PROBLEM TO SOLVE —
Reproduce the text of the material below, starting at the line that contains "Friend Us On" and ending at the line that contains "especially those with", with both of those lines included. Leave the pictures out.

+ + + + + + +

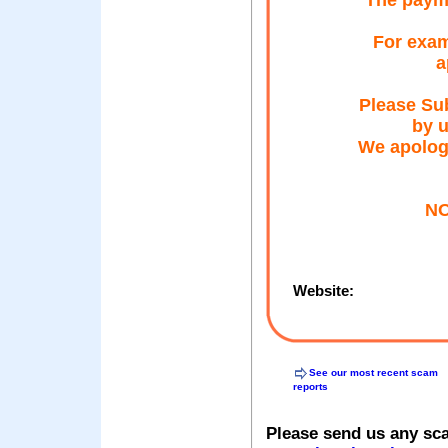
The payme
For exam
a
Please Sub
by u
We apolog
NO
Website:
See our most recent scam
reports
Please send us any sc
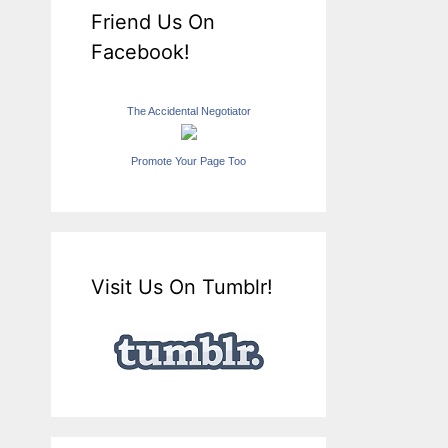
Friend Us On
Facebook!
The Accidental Negotiator
Promote Your Page Too
Visit Us On Tumblr!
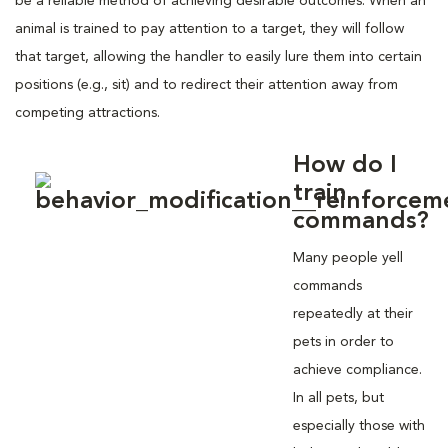
be a reliable method of achieving desirable outcomes. When an
animal is trained to pay attention to a target, they will follow
that target, allowing the handler to easily lure them into certain
positions (e.g., sit) and to redirect their attention away from
competing attractions.
How do I
train
commands?
Many people yell
commands
repeatedly at their
pets in order to
achieve compliance.
In all pets, but
especially those with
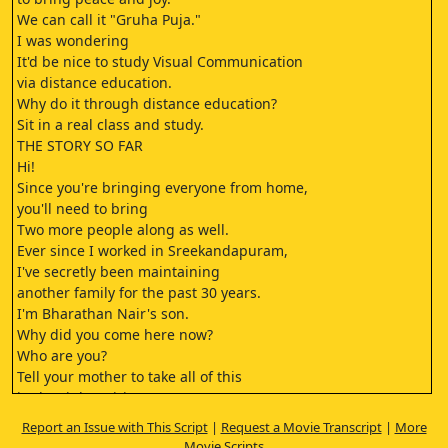
We can call it "Gruha Puja."
I was wondering
It'd be nice to study Visual Communication
via distance education.
Why do it through distance education?
Sit in a real class and study.
THE STORY SO FAR
Hi!
Since you're bringing everyone from home,
you'll need to bring
Two more people along as well.
Ever since I worked in Sreekandapuram,
I've secretly been maintaining
another family for the past 30 years.
I'm Bharathan Nair's son.
Why did you come here now?
Who are you?
Tell your mother to take all of this
in the right spirit.
In what spirit should I take it?
Report an Issue with This Script
|
Request a Movie Transcript
|
More
I have no idea.
Movie Scripts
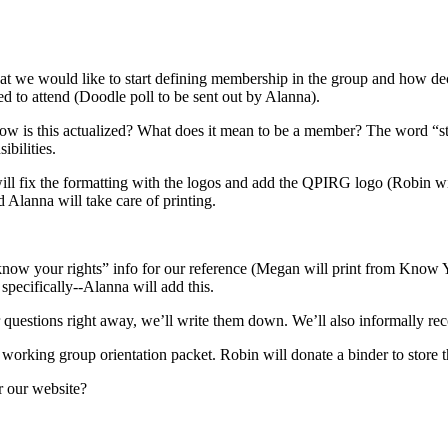
hat we would like to start defining membership in the group and how dec
d to attend (Doodle poll to be sent out by Alanna).
w is this actualized? What does it mean to be a member? The word “staff
ibilities.
 fix the formatting with the logos and add the QPIRG logo (Robin will
 Alanna will take care of printing.
 “know your rights” info for our reference (Megan will print from Know
specifically--Alanna will add this.
questions right away, we’ll write them down. We’ll also informally rec
 working group orientation packet. Robin will donate a binder to store 
r our website?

+ + + + + + +

SOLVED EXERCISE —
Friend Us On
Facebook!
The Accidental Negotiator
Promote Your Page Too
Visit Us On Tumblr!
be a reliable method of achieving desirable outcomes. When an
animal is trained to pay attention to a target, they will follow
that target, allowing the handler to easily lure them into certain
positions (e.g., sit) and to redirect their attention away from
competing attractions.
How do I
train
commands?
Many people yell
commands
repeatedly at their
pets in order to
achieve compliance.
In all pets, but
especially those with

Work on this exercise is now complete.